A WordPress blog was set up which contained publications about the police, the IPCC and relating to C3. Their contents were retweeted on a Twitter page and on Facebook. C3 was concerned about the appearance of her name in Google search rankings. She maintained that the allegations were untrue, and explained how upset she was by what had been published. Her distress was acute.


Should the Cs be granted interim injunctive relief to restrain the defendants from harassing them and to compel them to take down internet postings?


Granting the injunctions sought:

The relevant conduct had occurred on at least two occasions and had targeted each of the Cs. The allegations in question were calculated to cause alarm and distress, going a long way beyond that which is merely unattractive and unreasonable. They were properly described as oppressive and as tormenting the Cs, who were public servants deserving of protection against those who launch campaigns of vilifications against them.

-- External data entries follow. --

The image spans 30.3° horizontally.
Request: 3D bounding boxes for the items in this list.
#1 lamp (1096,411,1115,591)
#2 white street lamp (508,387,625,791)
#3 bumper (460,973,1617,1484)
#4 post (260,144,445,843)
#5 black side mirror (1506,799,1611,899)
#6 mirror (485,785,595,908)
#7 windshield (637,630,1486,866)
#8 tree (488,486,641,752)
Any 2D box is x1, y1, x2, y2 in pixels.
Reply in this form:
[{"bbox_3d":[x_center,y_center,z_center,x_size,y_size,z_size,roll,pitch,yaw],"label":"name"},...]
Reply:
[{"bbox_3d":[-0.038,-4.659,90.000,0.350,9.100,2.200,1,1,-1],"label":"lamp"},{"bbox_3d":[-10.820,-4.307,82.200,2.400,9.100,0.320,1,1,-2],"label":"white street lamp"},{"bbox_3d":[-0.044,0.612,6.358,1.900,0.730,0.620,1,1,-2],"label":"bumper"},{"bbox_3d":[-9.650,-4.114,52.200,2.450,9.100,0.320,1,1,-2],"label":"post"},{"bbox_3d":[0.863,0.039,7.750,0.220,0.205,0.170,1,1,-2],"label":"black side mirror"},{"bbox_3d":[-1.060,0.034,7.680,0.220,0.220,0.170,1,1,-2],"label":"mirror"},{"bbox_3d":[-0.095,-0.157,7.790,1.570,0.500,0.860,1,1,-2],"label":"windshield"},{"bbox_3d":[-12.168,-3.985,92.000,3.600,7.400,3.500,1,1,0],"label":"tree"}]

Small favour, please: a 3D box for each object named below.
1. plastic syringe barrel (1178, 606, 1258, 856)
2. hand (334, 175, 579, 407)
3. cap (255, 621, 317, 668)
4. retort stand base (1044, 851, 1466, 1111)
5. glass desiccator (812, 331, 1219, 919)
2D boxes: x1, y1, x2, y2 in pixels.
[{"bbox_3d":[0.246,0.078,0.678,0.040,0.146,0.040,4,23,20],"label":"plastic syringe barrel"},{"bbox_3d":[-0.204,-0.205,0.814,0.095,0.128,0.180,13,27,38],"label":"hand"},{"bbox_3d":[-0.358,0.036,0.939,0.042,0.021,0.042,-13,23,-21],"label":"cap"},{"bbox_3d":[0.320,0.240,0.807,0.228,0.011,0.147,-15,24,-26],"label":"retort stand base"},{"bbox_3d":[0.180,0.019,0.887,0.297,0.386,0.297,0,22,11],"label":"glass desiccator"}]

There was no material suggesting a defence to the claim of harassment, and no basis for a defence under s1(3) of the Protection from Harassment Act 1997. While the conduct of officials performing a public service is capable of being a matter of substantial public interest, there was nothing to suggest that such an interest was present here. Such a public interest did not extend to the personal abuse and vilification levelled at the Cs. The Cs were likely to establish at trial that publication should not be allowed.


The Judge took the approach to the online publications taken by Tugendhat J in Law Society v Kordowski [2014] EMLR 2, where he accepted submissions on behalf of the claimants that on-going publication on a website of their names, in the knowledge that it would inevitably come to their attention, constituted harassment on at least two or more occasions. This judgment demonstrates that this is becoming a well-established route for those seeking to put an end to distressing online publications in which they feature.